Глава I
От летнего зноя дрожал воздух и над землей поднималась искрящаяся, прозрачная и живая дымка. Никогда еще не было такой прекрасной погоды. Никогда еще человек не чувствовал себя таким богатым, тем подлинным богатством, которое создает душевная удовлетворенность и горячая уверенность в будущем. Можно было сказать, что весна, та весна, что встретила Альбера при его возвращении, потихоньку перешла в лето, почти что слилась с ним, и за истекшие три месяца не только подтвердилось все, что она обещала, но все стало таким, как должно, все созрело, и прежде всего созрела пшеница на равнине.
Начав жатву на своих Двенадцати сетье, вновь засеянных пшеницей, Альбер работал изо всех сил, расстегнув на груди, загорелой, рыжей, как созревшие хлеба, фланелевую рубаху, которую он привез с военной службы, на одном боку на ней стояло выцветшее клеймо и номер его солдатского матрикула. На конце поля жнецов ждала корзинка с едой и питьем, но Альберу некогда было сходить напиться, хотя пить ему хотелось ужасно, и он обливался потом. На соседнем, Обуановом, поле раздавалось механическое стрекотанье жатки, делавшей свое дело. Погодите, недалек тот день, когда иЖенеты тоже заведут себе такую машину.
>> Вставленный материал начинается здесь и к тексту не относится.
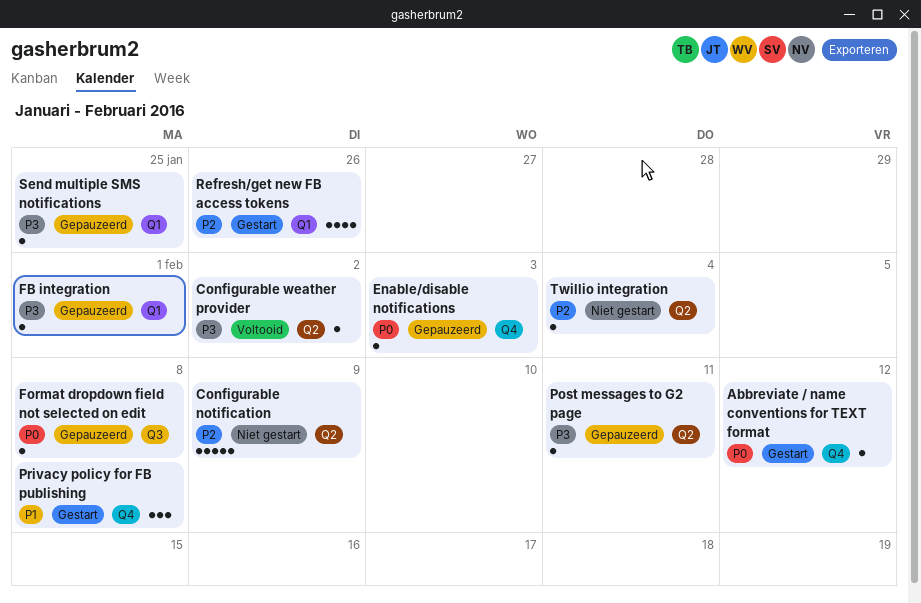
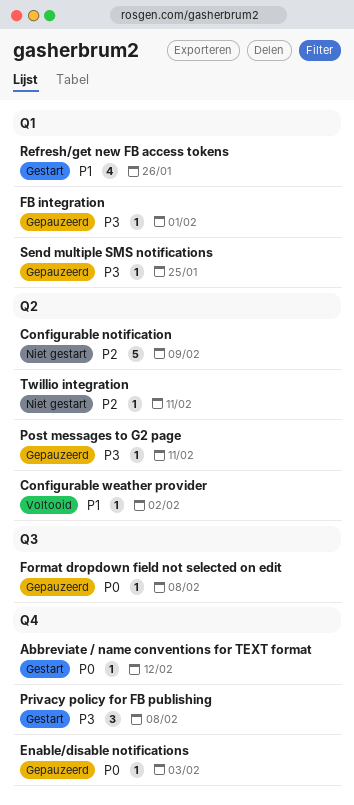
Configurable weather provider, priority: P3 -> P1
Privacy policy for FB publishing, priority: P1 -> P3
Refresh/get new FB access tokens, priority: P2 -> P1
Twillio integration, due: Feb 4 -> Feb 11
Можно было попросить жатку у Мишеля, но это не получилось, потому что хлеб везде поспел в одно и то же время, а кроме того, Альберу нужно было попросить у Обуана кое-что другое.
Он остановился на минутку, тогда остановилась и Адель, работавшая наравне с братом, не уступая в силе мужчинам.
— Вот пекло адское! — сказал Альбер, утираясь и обмахиваясь платком.
— Сущее пекло! — подтвердила Адель.
Они косили возле бывшей дороги. Как раз Мишель, сделав гон, возвращался, восседая на седле своей жатки. Альбер крикнул ему:
— Вот мы с Аделью говорим — жарко уж очень. Прямо пекло!
— Да, разошлось солнце. Знай Бургундию! — кричал Мишель.
— Тебе-то все-таки полегче на твоей машине.
— А что ж ты не подождал? Я бы тебе одолжил ее.
— Ждать-то нельзя! Переспеет хлеб!
— Да, это верно.
Он знал, каково бывает, когда пшеница переспеет. Тут уж спорить нечего. И находил естественным, что Адель косит хлеб вручную, наравне с братом: в первую очередь надо о земле заботиться, а здоровье женщины уж. на втором месте.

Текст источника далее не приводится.